RIT Autonomous People Mover

A Multidisciplinary Capstone Project

The RIT Autonomous People Mover is an ongoing multidisciplinary project to build an autonomous golf cart platform. The scope of our work included upgrading wiring harnesses, maintaining golf cart drive components, introducing a new deep learning pipeline for visual terrain identification, and fusion of several perception systems for autonomous wandering. My role on the senior design team was lead software engineer and my main contributions were the introduction of computer vision for hazardous terrain detection and perception sensor fusion.

The Autonomous People Mover is an ongoing senior design project with new teams taking over every year. Our team was the fifth team to work on the cart and our customer-given goal was autonomous wandering in RIT’s Sentinel Loop. When we began work on the project the golf cart was in great electrical shape with very few wiring and power concerns. Much of the basic ROS navigation framework was already configured by previous groups and provided a great starting point for us to learn.

The weakest points of the platform we inherited were the poor outdoor localization performance and weak obstacle detection capabilities. Previous groups had been given the task of implementing full autonomy with point-to-point navigation functionality. While the previous groups were successful, the previously mentioned components required more attention.

My primary contribution to the project was a new computer vision pipeline for intelligent terrain detection. Between the Velodyne VLP-16 3D and the single channel Hokuyo LiDARs mounted on the golf cart general obstacle detection performs well. Small objects on the ground however would often be undetected due to the relatively low LiDAR sensor resolution.

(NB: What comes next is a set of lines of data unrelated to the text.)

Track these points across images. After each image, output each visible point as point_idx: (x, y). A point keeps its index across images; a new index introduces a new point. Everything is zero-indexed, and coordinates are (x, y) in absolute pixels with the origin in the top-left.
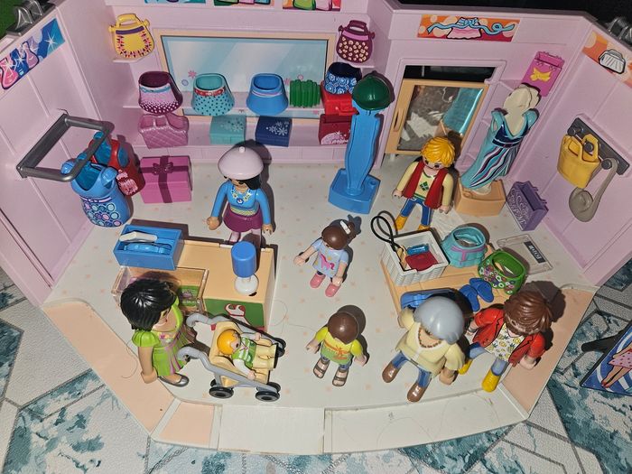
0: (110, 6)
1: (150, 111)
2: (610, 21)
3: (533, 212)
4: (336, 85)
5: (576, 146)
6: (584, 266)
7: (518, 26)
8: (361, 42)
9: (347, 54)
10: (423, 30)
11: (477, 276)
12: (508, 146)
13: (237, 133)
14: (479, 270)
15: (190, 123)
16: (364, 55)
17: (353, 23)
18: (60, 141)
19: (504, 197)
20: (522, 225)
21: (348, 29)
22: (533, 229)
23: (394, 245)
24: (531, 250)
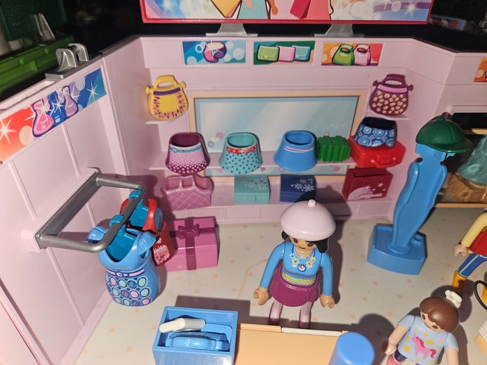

The most prominent small obstacle in our test environment were the small sidewalk curbs bordering the road. These curbs were often not perceptible by either LiDAR and the golf cart would be permitted to drive onto them.

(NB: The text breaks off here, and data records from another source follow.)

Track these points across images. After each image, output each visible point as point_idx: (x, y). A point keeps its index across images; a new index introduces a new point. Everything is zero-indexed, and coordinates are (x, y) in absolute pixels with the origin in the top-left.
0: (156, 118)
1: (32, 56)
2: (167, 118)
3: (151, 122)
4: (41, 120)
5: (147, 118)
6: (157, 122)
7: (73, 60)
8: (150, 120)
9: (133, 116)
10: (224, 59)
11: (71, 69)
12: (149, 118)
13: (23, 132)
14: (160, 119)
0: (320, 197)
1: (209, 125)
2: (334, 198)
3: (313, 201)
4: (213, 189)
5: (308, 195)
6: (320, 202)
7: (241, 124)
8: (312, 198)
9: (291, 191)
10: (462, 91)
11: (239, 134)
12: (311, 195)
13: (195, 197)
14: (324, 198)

To alleviate this issue I implemented a new computer vision pipeline for visually detecting hazardous terrain and boundaries between drive-able regions. This was achieved using a Caffe implementation of the E-Net deep learning image segmentation model. This model is capable of assigning a class label to every pixel in an image. To adapt this model to terrain classification on RIT’s pathways, I implemented data collection and annotation routines for new data gathered on campus. I coordinated with our customer to hire additional students for annotating new images. A total of around 2300 images were gathered for training the image segmentation network.

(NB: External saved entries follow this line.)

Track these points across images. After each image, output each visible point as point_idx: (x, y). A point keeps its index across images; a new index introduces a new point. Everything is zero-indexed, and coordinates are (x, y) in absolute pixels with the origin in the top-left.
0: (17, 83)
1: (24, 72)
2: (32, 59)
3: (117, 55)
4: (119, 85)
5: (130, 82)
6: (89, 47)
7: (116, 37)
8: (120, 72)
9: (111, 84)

After segmentation is performed by the model on the captured image, inverse perspective mapping is performed to transform the image into a birds-eye-view perspective. This homogeneous transform allows each pixel in the resulting image to be mapped in front of the golf cart. Intrinsic and extrinsic calibration of the camera was required for this step. The resulting data is published as a ROS pointcloud message for integration with the existing obstacle occupancy grid. A live model of the network running in inference mode on the golf cart is shown above. 

With the successful integration of my new computer vision pipeline for terrain identification, our project iteration was able to successfully identify sidewalk curbs and road boundaries in situations where the LiDAR sensors had previously failed.